TEXTO DO EXERCÍCIO
"""
Especialistas em Direito Eleitoral entrevistados pela Gazeta do Povo acreditam que o ato pode ser considerado um “showmício”, o que é vedado pela legislação, mas sinalizam que a Justiça Eleitoral tende a ser mais tolerante com declarações de apoio a um pré-candidato. Afirmam também que o uso de recursos públicos deve ser investigado porque pode representar violações à Lei de Eleições e à Lei de Improbidade Administrativa.
Ações contra a cantora e a prefeitura da capital paulista foram apresentadas ao Ministério Público e à Justiça Eleitoral, e a própria administração municipal anunciou que está investigando se houve desvio de finalidade no uso dos recursos.
O que aconteceu no show da Daniela Mercury
A divulgação do evento pelas centrais sindicais já indicava um caráter político-eleitoral. A presença do ex-presidente era anunciada como uma atração e vista por integrantes de movimentos de esquerda como o início não oficial da pré-campanha do petista.
“Este ano, 2022, é um ano histórico em que teremos as eleições das nossas vidas. Defendemos a candidatura de Lula como a solução para salvar o Brasil e também a eleição de um Congresso Nacional que ajude na aprovação das pautas de interesse da classe trabalhadora”, defendeu Sérgio Nobre, presidente da Central Única dos Trabalhadores (CUT), antes do ato de domingo passado, na Praça Charles Miller, em São Paulo.
Durante o evento, que começou por volta das 10h, várias lideranças de esquerda subiram no palco para discursar. Ricardo Patah, presidente da UGT, disse: “Temos que eleger aquele que gosta do cheiro do povo, que está sempre entre nós. Vamos eleger Lula”. O vereador de São Paulo Eduardo Suplicy (PT) deu uma declaração semelhante: “Viva Lula, viva Fernando Haddad, vamos eleger Lula presidente”. O deputado federal Orlando Silva (PCdoB-SP) também falou em eleger o petista presidente da República.
Quando subiu no palanque, por volta das 15h30, Lula tentou atenuar as declarações dos companheiros dizendo que ainda não era candidato e que estava participando do ato para “discutir o problema dos trabalhadores”.
O clima pró-Lula antecedeu a apresentação de Daniela Mercury, a principal atração do evento. Mas mesmo a cantora deu declarações que estão sendo questionadas como propaganda eleitoral antecipada em favor do petista.
“Quem não votar pra Lula, vai estar votando contra os pretos, contra os pobres, contra os trabalhadores, contra os artistas, contra o país, contra a Amazônia, contra tudo o que lutamos neste país. Então, é Lula, sim, o Brasil precisa de Lula. Obrigada por se candidatar de novo”, disse Daniela que, durante a apresentação também ergueu uma bandeira do PT, jogada do público para ela, e disse: “Hoje eu sou PT”.
Foi só na terça-feira (3), dois dias depois do ato, que descobriu-se, por meio de uma publicação no Diário Oficial da cidade de São Paulo, que o evento das centrais sindicais havia sido bancado com dinheiro público. Pelo menos R$ 100 mil foram alocados para pagar o show de Daniela Mercury. O valor seria pago no 30º dia depois da apresentação da documentação necessária.
"""
DADOS EXTRAÍDOS
"""
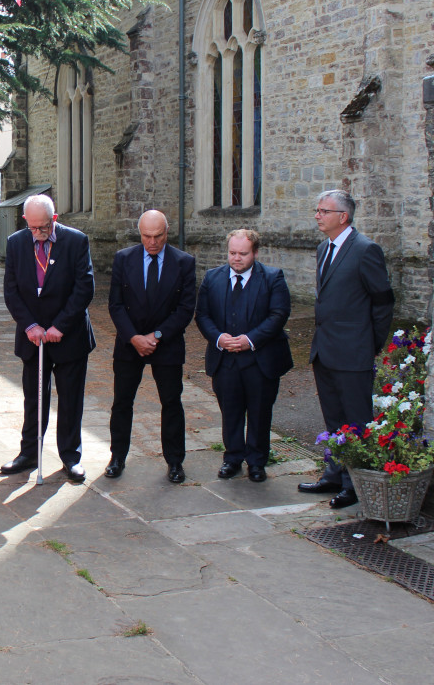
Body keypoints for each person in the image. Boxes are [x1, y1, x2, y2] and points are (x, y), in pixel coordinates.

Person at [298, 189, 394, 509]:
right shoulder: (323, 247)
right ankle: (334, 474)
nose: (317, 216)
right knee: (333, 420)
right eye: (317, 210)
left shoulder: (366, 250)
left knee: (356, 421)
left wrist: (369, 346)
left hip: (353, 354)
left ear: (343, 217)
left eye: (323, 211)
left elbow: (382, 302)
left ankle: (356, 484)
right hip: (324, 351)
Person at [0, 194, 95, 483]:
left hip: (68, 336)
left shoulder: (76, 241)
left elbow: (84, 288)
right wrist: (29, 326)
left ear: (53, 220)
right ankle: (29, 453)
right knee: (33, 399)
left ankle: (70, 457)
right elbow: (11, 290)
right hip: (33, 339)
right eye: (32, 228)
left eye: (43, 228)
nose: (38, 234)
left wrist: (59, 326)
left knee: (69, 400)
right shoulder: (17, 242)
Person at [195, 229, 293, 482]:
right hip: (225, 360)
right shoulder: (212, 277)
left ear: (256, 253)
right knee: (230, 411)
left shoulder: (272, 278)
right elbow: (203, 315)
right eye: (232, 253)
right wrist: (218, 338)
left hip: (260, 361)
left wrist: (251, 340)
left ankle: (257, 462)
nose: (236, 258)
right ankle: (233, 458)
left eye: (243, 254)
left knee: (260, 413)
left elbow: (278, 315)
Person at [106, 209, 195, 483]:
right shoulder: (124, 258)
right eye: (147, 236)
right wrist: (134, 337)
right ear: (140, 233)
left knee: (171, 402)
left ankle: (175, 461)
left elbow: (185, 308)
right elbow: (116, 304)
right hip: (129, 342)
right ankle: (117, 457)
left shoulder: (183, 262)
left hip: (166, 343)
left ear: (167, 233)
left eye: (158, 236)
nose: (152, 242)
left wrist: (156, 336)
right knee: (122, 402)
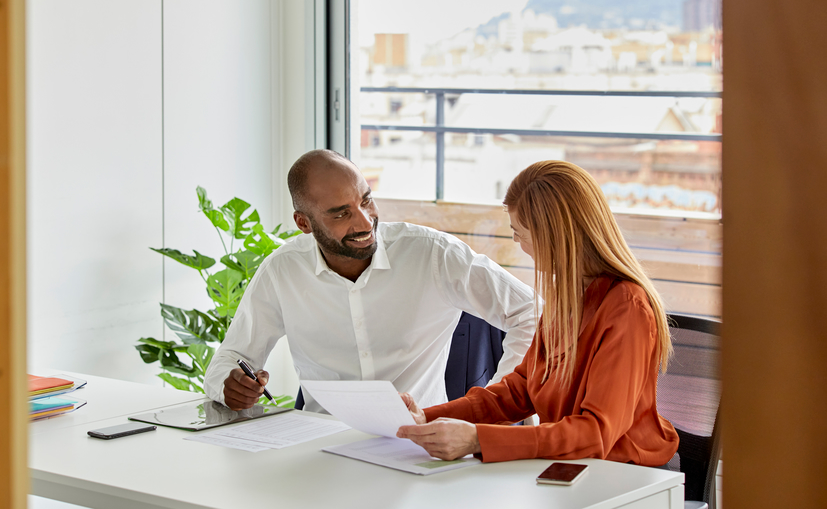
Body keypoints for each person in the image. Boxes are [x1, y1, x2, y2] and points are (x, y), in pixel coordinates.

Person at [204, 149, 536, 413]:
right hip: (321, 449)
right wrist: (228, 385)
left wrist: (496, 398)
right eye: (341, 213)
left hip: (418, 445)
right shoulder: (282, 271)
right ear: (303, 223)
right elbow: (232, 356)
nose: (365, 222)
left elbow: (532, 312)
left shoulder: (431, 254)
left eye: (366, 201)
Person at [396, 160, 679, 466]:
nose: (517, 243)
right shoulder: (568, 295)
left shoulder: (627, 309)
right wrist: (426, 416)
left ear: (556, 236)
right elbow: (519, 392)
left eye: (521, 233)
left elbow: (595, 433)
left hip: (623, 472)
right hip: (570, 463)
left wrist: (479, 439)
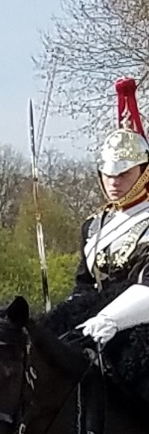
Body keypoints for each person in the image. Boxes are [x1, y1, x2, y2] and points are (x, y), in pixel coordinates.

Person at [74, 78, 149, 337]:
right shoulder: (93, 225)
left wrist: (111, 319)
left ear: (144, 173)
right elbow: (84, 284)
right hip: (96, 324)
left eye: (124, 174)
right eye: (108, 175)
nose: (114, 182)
"""
"""
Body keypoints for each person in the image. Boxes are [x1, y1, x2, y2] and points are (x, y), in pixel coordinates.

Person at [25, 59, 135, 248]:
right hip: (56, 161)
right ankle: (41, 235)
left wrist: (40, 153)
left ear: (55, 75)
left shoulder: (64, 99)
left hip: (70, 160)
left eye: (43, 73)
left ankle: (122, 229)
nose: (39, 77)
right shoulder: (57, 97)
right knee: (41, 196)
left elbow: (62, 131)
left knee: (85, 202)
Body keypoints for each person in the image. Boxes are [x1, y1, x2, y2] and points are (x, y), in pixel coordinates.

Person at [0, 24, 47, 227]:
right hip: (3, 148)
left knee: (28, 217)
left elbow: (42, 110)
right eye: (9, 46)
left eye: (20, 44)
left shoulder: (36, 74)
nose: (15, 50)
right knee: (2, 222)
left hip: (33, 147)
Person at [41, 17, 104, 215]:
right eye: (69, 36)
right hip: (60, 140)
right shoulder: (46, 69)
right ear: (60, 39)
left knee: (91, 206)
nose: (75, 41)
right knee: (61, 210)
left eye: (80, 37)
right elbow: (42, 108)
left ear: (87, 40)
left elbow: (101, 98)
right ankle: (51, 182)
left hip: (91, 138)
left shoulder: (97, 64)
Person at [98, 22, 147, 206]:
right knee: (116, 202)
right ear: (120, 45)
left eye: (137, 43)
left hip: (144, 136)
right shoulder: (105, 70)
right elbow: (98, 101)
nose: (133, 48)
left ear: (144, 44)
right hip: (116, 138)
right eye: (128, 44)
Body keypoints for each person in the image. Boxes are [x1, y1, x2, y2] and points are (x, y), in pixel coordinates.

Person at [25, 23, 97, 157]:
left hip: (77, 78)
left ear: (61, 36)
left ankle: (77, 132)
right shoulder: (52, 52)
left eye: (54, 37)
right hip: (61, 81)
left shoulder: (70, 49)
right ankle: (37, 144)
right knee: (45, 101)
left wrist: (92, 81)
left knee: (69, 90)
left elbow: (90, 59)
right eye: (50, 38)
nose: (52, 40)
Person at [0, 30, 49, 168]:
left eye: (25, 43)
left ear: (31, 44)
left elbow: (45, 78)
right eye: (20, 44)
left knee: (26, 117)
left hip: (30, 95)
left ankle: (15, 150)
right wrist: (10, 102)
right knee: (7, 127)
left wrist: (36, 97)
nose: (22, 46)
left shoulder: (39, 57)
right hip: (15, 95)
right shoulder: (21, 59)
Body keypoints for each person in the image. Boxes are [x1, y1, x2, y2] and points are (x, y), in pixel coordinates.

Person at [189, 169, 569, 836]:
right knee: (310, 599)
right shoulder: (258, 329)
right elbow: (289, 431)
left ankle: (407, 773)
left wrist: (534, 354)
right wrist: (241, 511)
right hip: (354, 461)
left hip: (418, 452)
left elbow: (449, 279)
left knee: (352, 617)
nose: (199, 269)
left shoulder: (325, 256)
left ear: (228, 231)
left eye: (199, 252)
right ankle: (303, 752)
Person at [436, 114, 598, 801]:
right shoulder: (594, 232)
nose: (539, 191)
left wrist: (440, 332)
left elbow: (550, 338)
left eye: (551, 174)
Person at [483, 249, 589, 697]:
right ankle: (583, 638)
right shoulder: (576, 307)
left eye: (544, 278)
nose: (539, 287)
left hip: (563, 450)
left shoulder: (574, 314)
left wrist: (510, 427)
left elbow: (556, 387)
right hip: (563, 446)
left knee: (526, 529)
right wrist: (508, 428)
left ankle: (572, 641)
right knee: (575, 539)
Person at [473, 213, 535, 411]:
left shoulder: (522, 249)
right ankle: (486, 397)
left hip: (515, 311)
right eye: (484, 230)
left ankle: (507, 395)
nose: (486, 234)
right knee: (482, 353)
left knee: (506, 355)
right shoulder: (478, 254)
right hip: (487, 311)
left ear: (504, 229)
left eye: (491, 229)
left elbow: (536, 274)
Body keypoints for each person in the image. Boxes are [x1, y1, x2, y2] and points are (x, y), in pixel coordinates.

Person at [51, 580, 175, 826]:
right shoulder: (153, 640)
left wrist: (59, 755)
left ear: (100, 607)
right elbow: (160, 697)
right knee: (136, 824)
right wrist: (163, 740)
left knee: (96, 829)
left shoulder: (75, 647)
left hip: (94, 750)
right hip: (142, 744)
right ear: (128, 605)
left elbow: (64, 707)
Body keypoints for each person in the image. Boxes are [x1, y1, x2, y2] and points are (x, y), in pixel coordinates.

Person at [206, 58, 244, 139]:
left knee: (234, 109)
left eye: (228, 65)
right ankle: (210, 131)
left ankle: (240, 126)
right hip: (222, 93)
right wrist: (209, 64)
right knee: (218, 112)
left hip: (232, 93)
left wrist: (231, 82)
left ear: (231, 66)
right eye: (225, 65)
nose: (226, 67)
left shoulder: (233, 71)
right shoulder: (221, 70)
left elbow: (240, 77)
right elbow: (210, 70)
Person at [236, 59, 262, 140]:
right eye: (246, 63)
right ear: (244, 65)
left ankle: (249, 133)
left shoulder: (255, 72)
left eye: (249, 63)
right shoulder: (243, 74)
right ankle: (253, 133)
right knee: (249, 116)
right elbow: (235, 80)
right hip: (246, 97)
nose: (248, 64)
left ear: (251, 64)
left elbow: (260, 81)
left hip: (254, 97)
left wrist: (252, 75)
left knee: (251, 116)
"""
TAREFAS
**1.** Segundo a fala de Daniela Mercury no texto do exercício, quem não votar em Lula estará votando contra o quê? Liste todos os itens.
**2.** Imprima o trecho do texto do exercício entre "Foi só na terça-feira" e "da documentação necessária.", inclusive.

RESPOSTAS DO EXERCÍCIO
**1.**
- os pretos
- os pobres
- os trabalhadores
- os artistas
- o país
- a Amazônia
- tudo o que lutamos neste país

**2.**
Foi só na terça-feira (3), dois dias depois do ato, que descobriu-se, por meio de uma publicação no Diário Oficial da cidade de São Paulo, que o evento das centrais sindicais havia sido bancado com dinheiro público. Pelo menos R$ 100 mil foram alocados para pagar o show de Daniela Mercury. O valor seria pago no 30º dia depois da apresentação da documentação necessária.